Hope this helps somebody.

May
7 years ago

Dr Lynch,

I’m a1298c homozygous, I am conflicted on what supplements in suppose to be using. My dr gave me a list and only ten things are on your protocols. As of right now I take b-12, a multi vitamin with minerals. I believe I am having a histamine overload. I can check off almost every symptom on the list. My one outlet is working out, I’ve always worked out hard doing old school boxer workouts, and pushing myself to the limits. I adopted a low histamine diet for the last week and still am feeling pretty bad, but I also had three intense workouts. Please tell me there is a way to control my histamine level while still getting my workouts in. I know my protocol for mtfhr is not right, but I’m at a loss there too. Workouts are my release from stress and now I realize they could be contributing to It. Any information would be so great. Thank you.

Stelle
7 years ago

Hi Dr Ben

I’ve just found out I have homozygous A1298C and have just started investigating what that might mean for me.

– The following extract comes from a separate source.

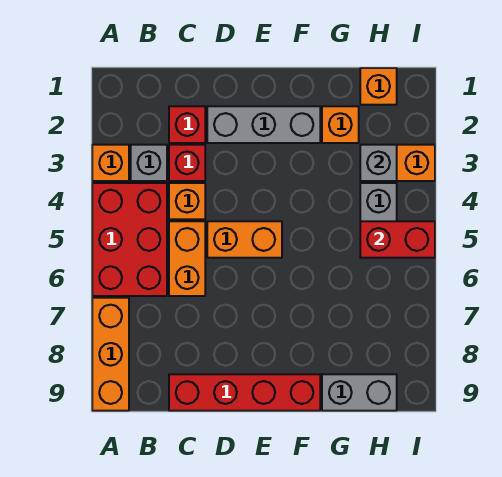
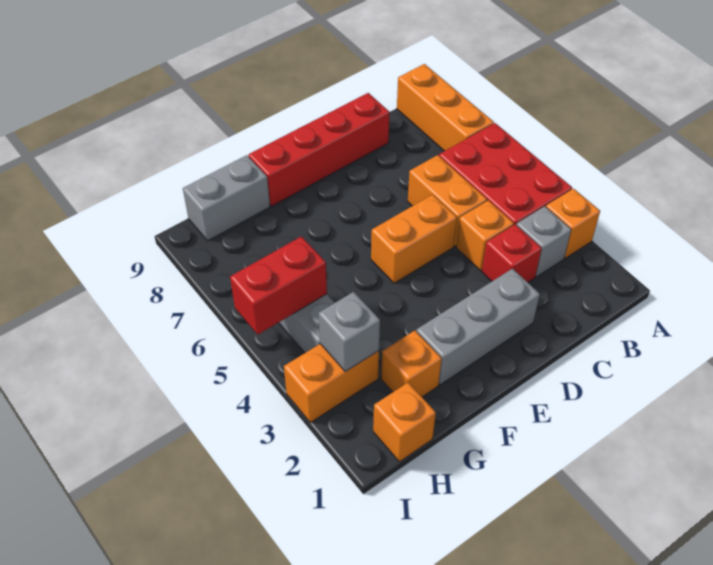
red 1x1 brick [169,106,205,143] -> none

Just wondering if histamine intolerance would make sense of the fact that when I exercise for longer than about 10 mins, even just walking, the skin on my legs starts to itch and if I keep going, my skin will swell, go red and feel like it is on fire.

kailyn ryan
7 years ago

Hi Dr. Lynch,
I am being treated for gut dysbiosis currently and I bought probiota bifido from seeking health. I am following a low histamine diet but it seems the day after I take it I have ahorrible horrible histamine reaction. Could it be die off? I am a fut 2 non secreter so I know I do not have enough of that bacteria. Thanks so much.

Doro
7 years ago

Mold is a HUGE trigger for me. I think all my problems started when I tried the GAPS diet while working in a very moldy building. When I returned there after a year my tolerance for histamine (and fructose & oxalates) became suddenly very low again (a had experienced lots of healing until then). What helps me the most are turmeric and IVs of ascorbic acid.